I have to determine the equilibria and the stability for a Lagrangian given by

\begin{align} \frac{\dot{x}^2+\dot{y}^2}{2}-V(x,y) \end{align}

where $V(x,y)=-(x^2+y^2)^4+(2x^2+y^2)^2-1$.

The origin $(0,0)$ is an equilibria, but since the Hessian of the potential energy is indefinite when evaluated at this point, I need an alternative way to move.

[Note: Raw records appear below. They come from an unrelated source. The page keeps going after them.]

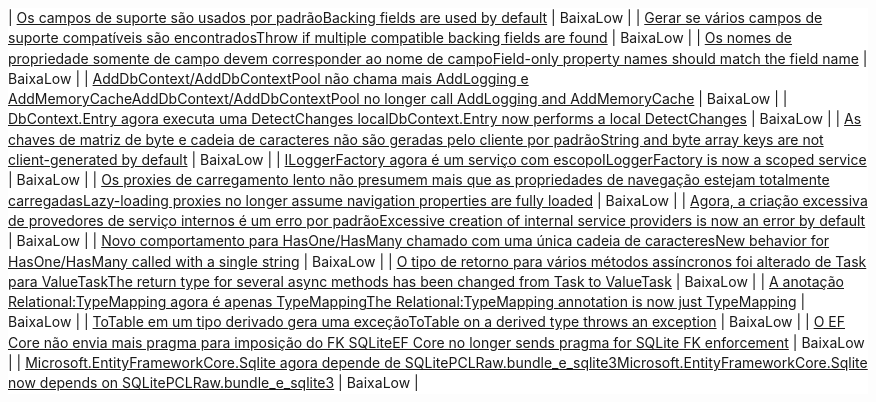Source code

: | [<span data-ttu-id="5e5e6-158">Os campos de suporte são usados por padrão</span><span class="sxs-lookup"><span data-stu-id="5e5e6-158">Backing fields are used by default</span></span>](#backing-fields-are-used-by-default) | <span data-ttu-id="5e5e6-159">Baixa</span><span class="sxs-lookup"><span data-stu-id="5e5e6-159">Low</span></span>      |
| [<span data-ttu-id="5e5e6-160">Gerar se vários campos de suporte compatíveis são encontrados</span><span class="sxs-lookup"><span data-stu-id="5e5e6-160">Throw if multiple compatible backing fields are found</span></span>](#throw-if-multiple-compatible-backing-fields-are-found) | <span data-ttu-id="5e5e6-161">Baixa</span><span class="sxs-lookup"><span data-stu-id="5e5e6-161">Low</span></span>      |
| [<span data-ttu-id="5e5e6-162">Os nomes de propriedade somente de campo devem corresponder ao nome de campo</span><span class="sxs-lookup"><span data-stu-id="5e5e6-162">Field-only property names should match the field name</span></span>](#field-only-property-names-should-match-the-field-name) | <span data-ttu-id="5e5e6-163">Baixa</span><span class="sxs-lookup"><span data-stu-id="5e5e6-163">Low</span></span>      |
| [<span data-ttu-id="5e5e6-164">AddDbContext/AddDbContextPool não chama mais AddLogging e AddMemoryCache</span><span class="sxs-lookup"><span data-stu-id="5e5e6-164">AddDbContext/AddDbContextPool no longer call AddLogging and AddMemoryCache</span></span>](#adddbc) | <span data-ttu-id="5e5e6-165">Baixa</span><span class="sxs-lookup"><span data-stu-id="5e5e6-165">Low</span></span>      |
| [<span data-ttu-id="5e5e6-166">DbContext.Entry agora executa uma DetectChanges local</span><span class="sxs-lookup"><span data-stu-id="5e5e6-166">DbContext.Entry now performs a local DetectChanges</span></span>](#dbe) | <span data-ttu-id="5e5e6-167">Baixa</span><span class="sxs-lookup"><span data-stu-id="5e5e6-167">Low</span></span>      |
| [<span data-ttu-id="5e5e6-168">As chaves de matriz de byte e cadeia de caracteres não são geradas pelo cliente por padrão</span><span class="sxs-lookup"><span data-stu-id="5e5e6-168">String and byte array keys are not client-generated by default</span></span>](#string-and-byte-array-keys-are-not-client-generated-by-default) | <span data-ttu-id="5e5e6-169">Baixa</span><span class="sxs-lookup"><span data-stu-id="5e5e6-169">Low</span></span>      |
| [<span data-ttu-id="5e5e6-170">ILoggerFactory agora é um serviço com escopo</span><span class="sxs-lookup"><span data-stu-id="5e5e6-170">ILoggerFactory is now a scoped service</span></span>](#ilf) | <span data-ttu-id="5e5e6-171">Baixa</span><span class="sxs-lookup"><span data-stu-id="5e5e6-171">Low</span></span>      |
| [<span data-ttu-id="5e5e6-172">Os proxies de carregamento lento não presumem mais que as propriedades de navegação estejam totalmente carregadas</span><span class="sxs-lookup"><span data-stu-id="5e5e6-172">Lazy-loading proxies no longer assume navigation properties are fully loaded</span></span>](#lazy-loading-proxies-no-longer-assume-navigation-properties-are-fully-loaded) | <span data-ttu-id="5e5e6-173">Baixa</span><span class="sxs-lookup"><span data-stu-id="5e5e6-173">Low</span></span>      |
| [<span data-ttu-id="5e5e6-174">Agora, a criação excessiva de provedores de serviço internos é um erro por padrão</span><span class="sxs-lookup"><span data-stu-id="5e5e6-174">Excessive creation of internal service providers is now an error by default</span></span>](#excessive-creation-of-internal-service-providers-is-now-an-error-by-default) | <span data-ttu-id="5e5e6-175">Baixa</span><span class="sxs-lookup"><span data-stu-id="5e5e6-175">Low</span></span>      |
| [<span data-ttu-id="5e5e6-176">Novo comportamento para HasOne/HasMany chamado com uma única cadeia de caracteres</span><span class="sxs-lookup"><span data-stu-id="5e5e6-176">New behavior for HasOne/HasMany called with a single string</span></span>](#nbh) | <span data-ttu-id="5e5e6-177">Baixa</span><span class="sxs-lookup"><span data-stu-id="5e5e6-177">Low</span></span>      |
| [<span data-ttu-id="5e5e6-178">O tipo de retorno para vários métodos assíncronos foi alterado de Task para ValueTask</span><span class="sxs-lookup"><span data-stu-id="5e5e6-178">The return type for several async methods has been changed from Task to ValueTask</span></span>](#rtnt) | <span data-ttu-id="5e5e6-179">Baixa</span><span class="sxs-lookup"><span data-stu-id="5e5e6-179">Low</span></span>      |
| [<span data-ttu-id="5e5e6-180">A anotação Relational:TypeMapping agora é apenas TypeMapping</span><span class="sxs-lookup"><span data-stu-id="5e5e6-180">The Relational:TypeMapping annotation is now just TypeMapping</span></span>](#rtt) | <span data-ttu-id="5e5e6-181">Baixa</span><span class="sxs-lookup"><span data-stu-id="5e5e6-181">Low</span></span>      |
| [<span data-ttu-id="5e5e6-182">ToTable em um tipo derivado gera uma exceção</span><span class="sxs-lookup"><span data-stu-id="5e5e6-182">ToTable on a derived type throws an exception</span></span>](#totable-on-a-derived-type-throws-an-exception) | <span data-ttu-id="5e5e6-183">Baixa</span><span class="sxs-lookup"><span data-stu-id="5e5e6-183">Low</span></span>      |
| [<span data-ttu-id="5e5e6-184">O EF Core não envia mais pragma para imposição do FK SQLite</span><span class="sxs-lookup"><span data-stu-id="5e5e6-184">EF Core no longer sends pragma for SQLite FK enforcement</span></span>](#pragma) | <span data-ttu-id="5e5e6-185">Baixa</span><span class="sxs-lookup"><span data-stu-id="5e5e6-185">Low</span></span>      |
| [<span data-ttu-id="5e5e6-186">Microsoft.EntityFrameworkCore.Sqlite agora depende de SQLitePCLRaw.bundle_e_sqlite3</span><span class="sxs-lookup"><span data-stu-id="5e5e6-186">Microsoft.EntityFrameworkCore.Sqlite now depends on SQLitePCLRaw.bundle_e_sqlite3</span></span>](#sqlite3) | <span data-ttu-id="5e5e6-187">Baixa</span><span class="sxs-lookup"><span data-stu-id="5e5e6-187">Low</span></span>      |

I've tried so far to see if $V(x,y)-V(0,0)>0$ in a neighbourhood of the origin, but I can't prove it. The previous point asked me to see if there's any first integral, and I know that $E(x,y,\dot x, \dot y)$ (the energy) is preserved by the "Jacobi function theorem", so maybe I have to use it but I don't know how.

Answer 1

We have that $$(2x^2+y^2)^2=x^4+2x^2(x^2+y^2)+(x^2+y^2)^2$$ And if $0<q<1$, we have that $q>q^2$, so we have that (for $0<x^2+y^2<1$) $$(x^2+y^2)^2 > (x^2+y^2)^4$$ Which means that $$x^4+2x^2(x^2+y^2)+(x^2+y^2)^2>x^4+2x^2(x^2+y^2)+(x^2+y^2)^2 +(x^2+y^2)^4$$ So $$(2x^2+y^2)^2-(x^2+y^2)^4 > x^4+2x^2(x^2+y^2)$$

Answer 2

Making $x^2+y^2 = r^2$ we have

$$ V(r,\theta) = -r^8+\frac 12(3+\cos(2\theta))r^4-1 $$

so for small $r^8 < r^4$ and $1 \le \frac 12(3+\cos(2\theta))\le 2$ so as we can observe $V(r,\theta)$ has a minimum at $r = 0$